WHAT YOU WILL DO: Return the exact lines spanning from the line with "93. The existing" through the last line of the entries, boundaries included, and no others.

[Data records]
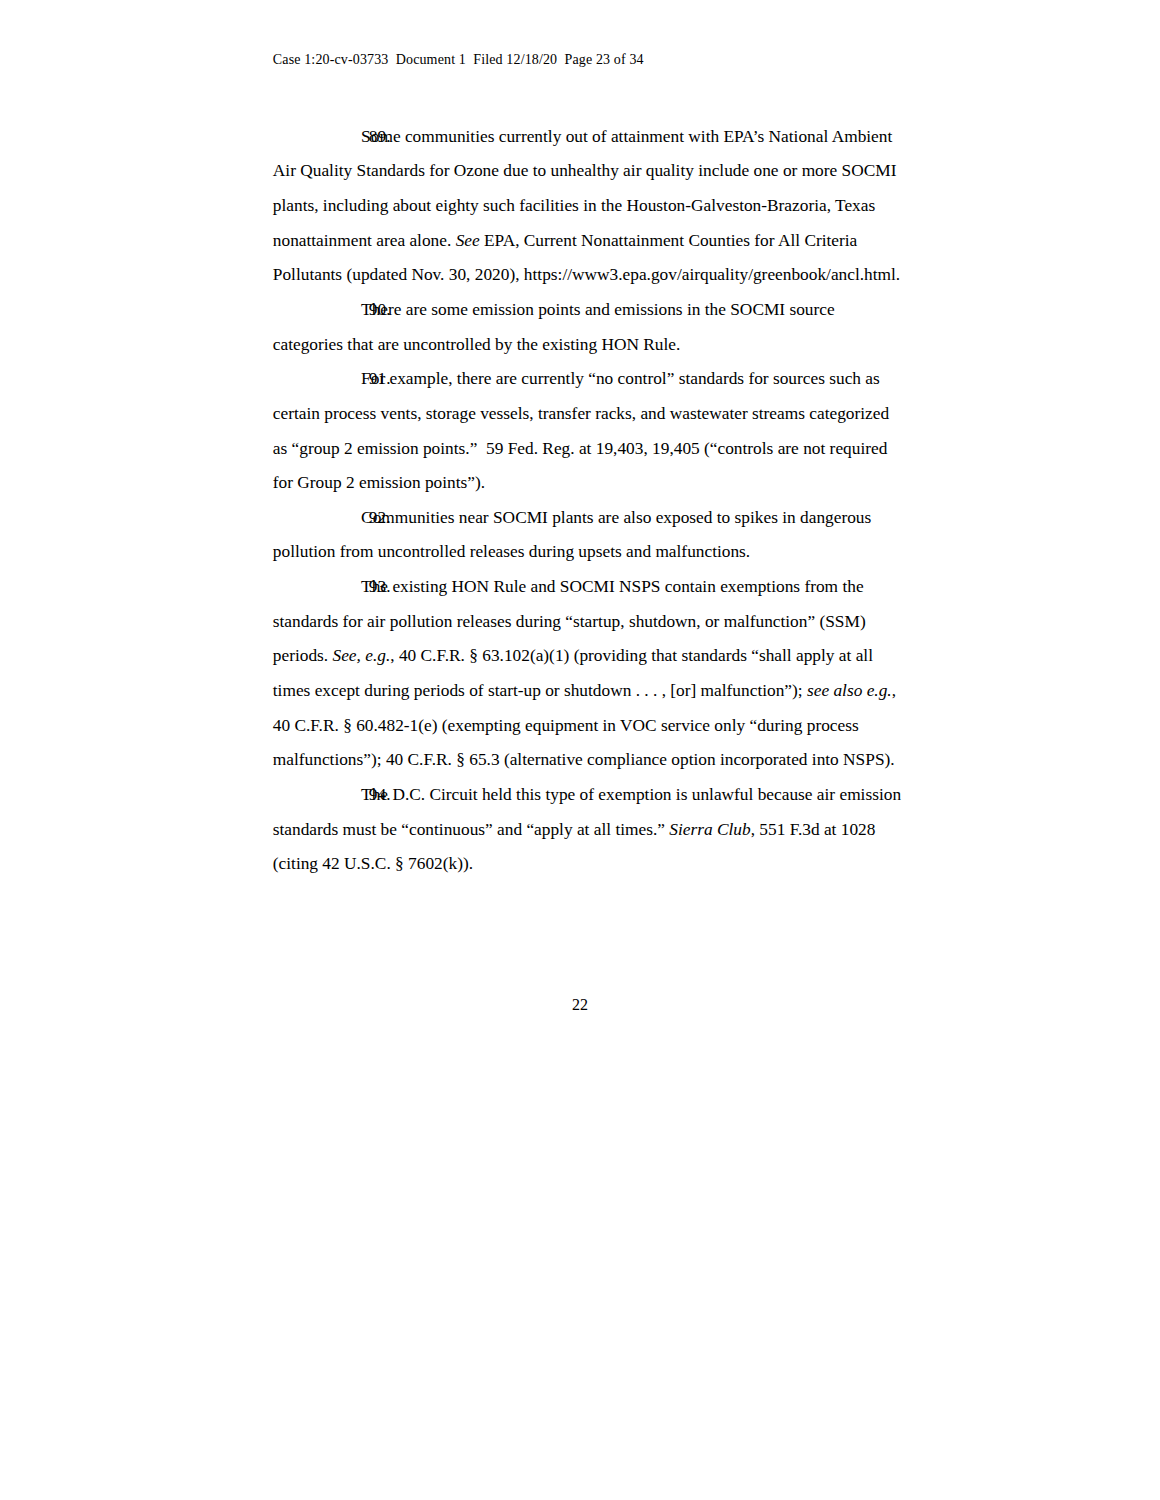Case 1:20-cv-03733 Document 1 Filed 12/18/20 Page 23 of 34
89. Some communities currently out of attainment with EPA’s National Ambient Air Quality Standards for Ozone due to unhealthy air quality include one or more SOCMI plants, including about eighty such facilities in the Houston-Galveston-Brazoria, Texas nonattainment area alone. See EPA, Current Nonattainment Counties for All Criteria Pollutants (updated Nov. 30, 2020), https://www3.epa.gov/airquality/greenbook/ancl.html.
90. There are some emission points and emissions in the SOCMI source categories that are uncontrolled by the existing HON Rule.
91. For example, there are currently “no control” standards for sources such as certain process vents, storage vessels, transfer racks, and wastewater streams categorized as “group 2 emission points.” 59 Fed. Reg. at 19,403, 19,405 (“controls are not required for Group 2 emission points”).
92. Communities near SOCMI plants are also exposed to spikes in dangerous pollution from uncontrolled releases during upsets and malfunctions.
93. The existing HON Rule and SOCMI NSPS contain exemptions from the standards for air pollution releases during “startup, shutdown, or malfunction” (SSM) periods. See, e.g., 40 C.F.R. § 63.102(a)(1) (providing that standards “shall apply at all times except during periods of start-up or shutdown . . . , [or] malfunction”); see also e.g., 40 C.F.R. § 60.482-1(e) (exempting equipment in VOC service only “during process malfunctions”); 40 C.F.R. § 65.3 (alternative compliance option incorporated into NSPS).
94. The D.C. Circuit held this type of exemption is unlawful because air emission standards must be “continuous” and “apply at all times.” Sierra Club, 551 F.3d at 1028 (citing 42 U.S.C. § 7602(k)).
22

RESPONSE:
93. The existing HON Rule and SOCMI NSPS contain exemptions from the standards for air pollution releases during “startup, shutdown, or malfunction” (SSM) periods. See, e.g., 40 C.F.R. § 63.102(a)(1) (providing that standards “shall apply at all times except during periods of start-up or shutdown . . . , [or] malfunction”); see also e.g., 40 C.F.R. § 60.482-1(e) (exempting equipment in VOC service only “during process malfunctions”); 40 C.F.R. § 65.3 (alternative compliance option incorporated into NSPS).
94. The D.C. Circuit held this type of exemption is unlawful because air emission standards must be “continuous” and “apply at all times.” Sierra Club, 551 F.3d at 1028 (citing 42 U.S.C. § 7602(k)).
22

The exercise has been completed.